*SUPPLIED MATERIAL*:

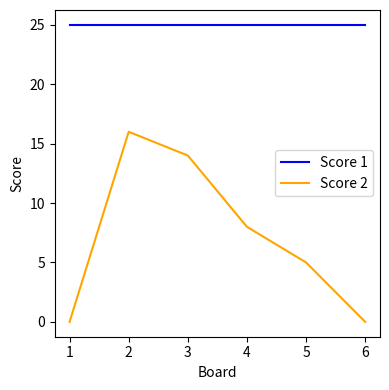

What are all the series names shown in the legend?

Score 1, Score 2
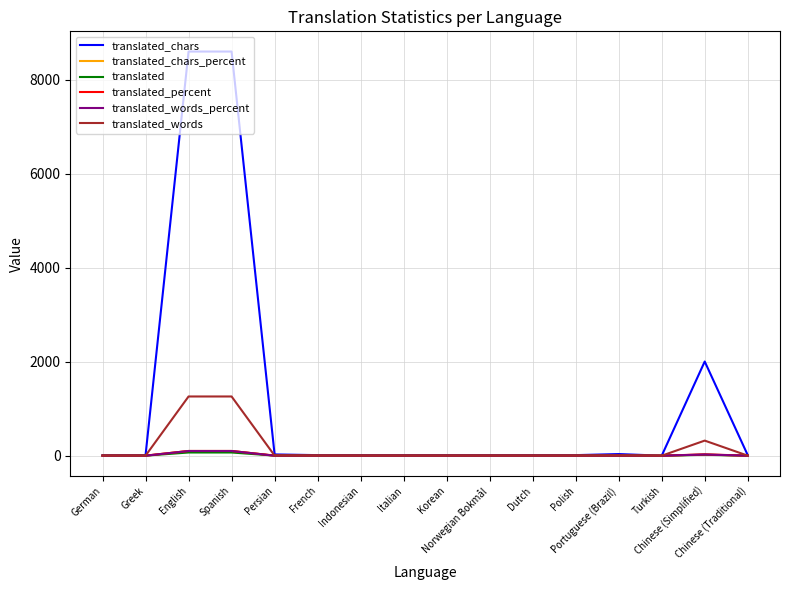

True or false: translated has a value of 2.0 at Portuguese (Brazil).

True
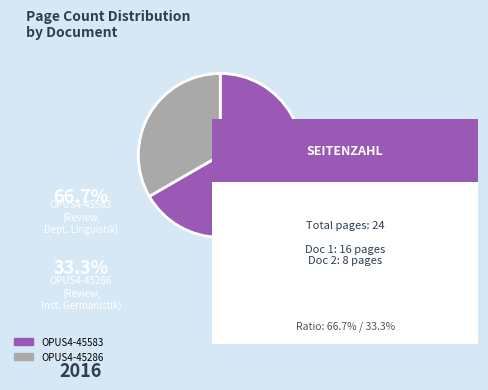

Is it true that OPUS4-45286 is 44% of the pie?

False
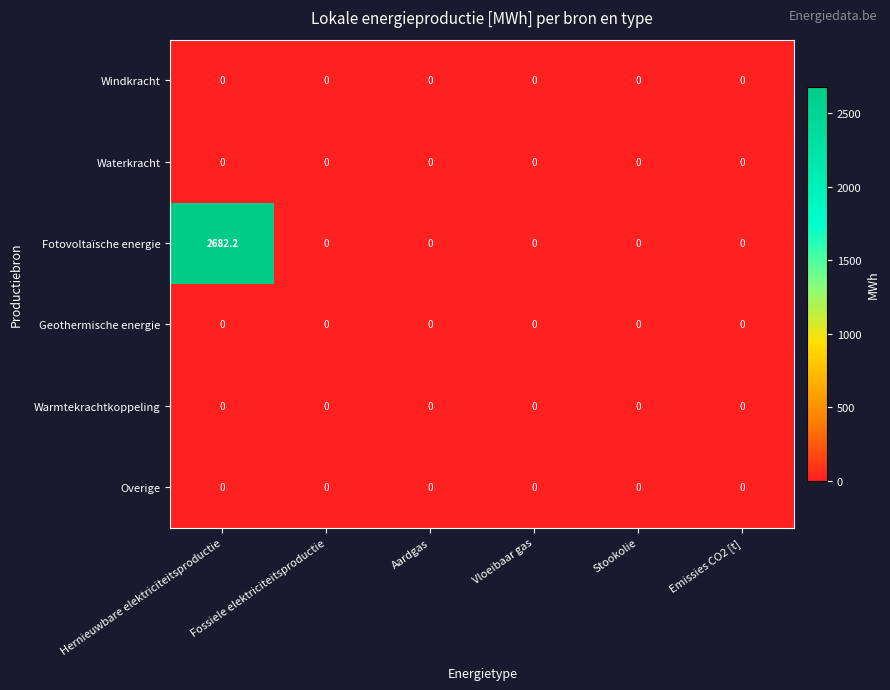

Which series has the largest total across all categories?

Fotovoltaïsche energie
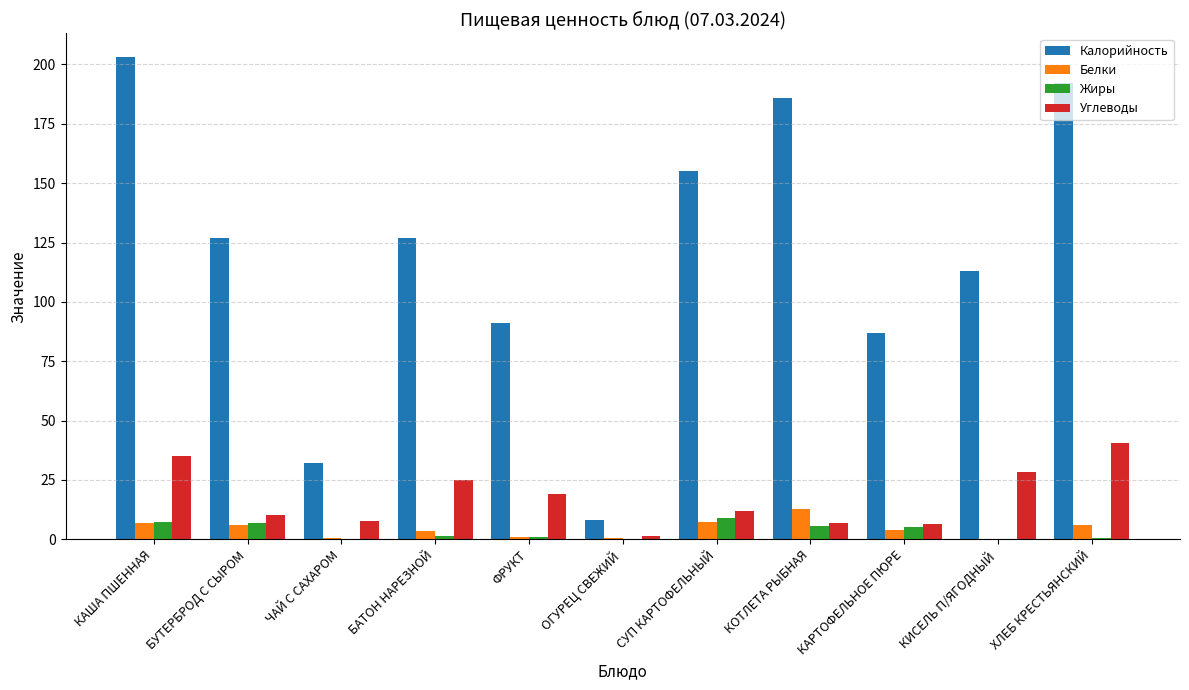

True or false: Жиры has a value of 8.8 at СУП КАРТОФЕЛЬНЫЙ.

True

*EXERCISE DETAILS*: Can you repeat the entries between the line holding "Score 1, Score 2" and the end of the entries, inclusive, swapping "pie" for "pie chart", leaving everything else unchanged and omitting the pictures?

*RESPONSE*:
Score 1, Score 2

True or false: translated has a value of 2.0 at Portuguese (Brazil).

True

Is it true that OPUS4-45286 is 44% of the pie chart?

False

Which series has the largest total across all categories?

Fotovoltaïsche energie

True or false: Жиры has a value of 8.8 at СУП КАРТОФЕЛЬНЫЙ.

True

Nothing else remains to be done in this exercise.